[Excerpts from a dataset]

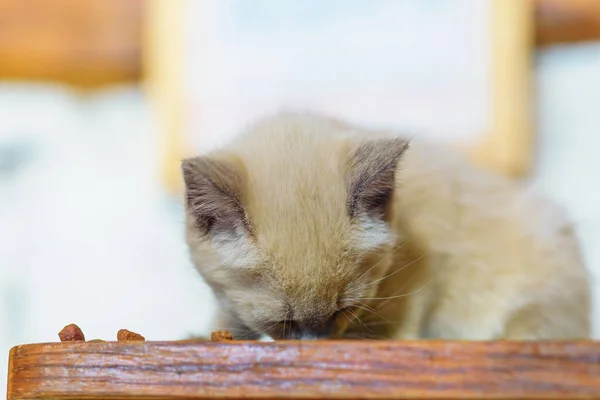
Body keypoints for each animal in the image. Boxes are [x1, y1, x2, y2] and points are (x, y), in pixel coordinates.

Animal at [182, 112, 592, 340]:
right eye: (283, 322)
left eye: (342, 312)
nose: (315, 342)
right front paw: (206, 334)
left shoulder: (423, 269)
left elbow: (402, 320)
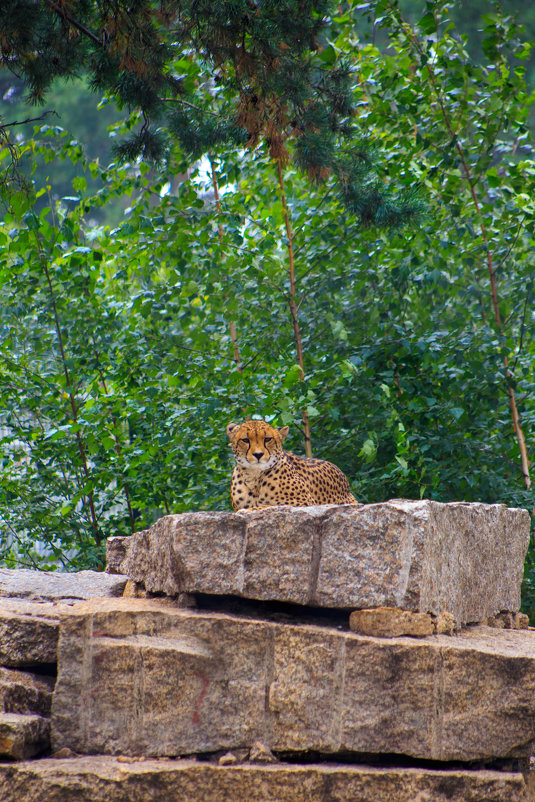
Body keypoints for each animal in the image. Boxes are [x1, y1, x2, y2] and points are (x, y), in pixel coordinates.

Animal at [226, 416, 356, 510]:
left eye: (268, 439)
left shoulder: (304, 503)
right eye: (245, 440)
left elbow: (268, 506)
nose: (258, 454)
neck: (254, 478)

# WHAT YOU NEED TO DO
From the records above, show each line that contains the word "left".

# YOUR SOLUTION
left eye: (342, 312)
left shoulder: (423, 269)
left elbow: (402, 320)
left eye: (268, 439)
left shoulder: (304, 503)
left elbow: (268, 506)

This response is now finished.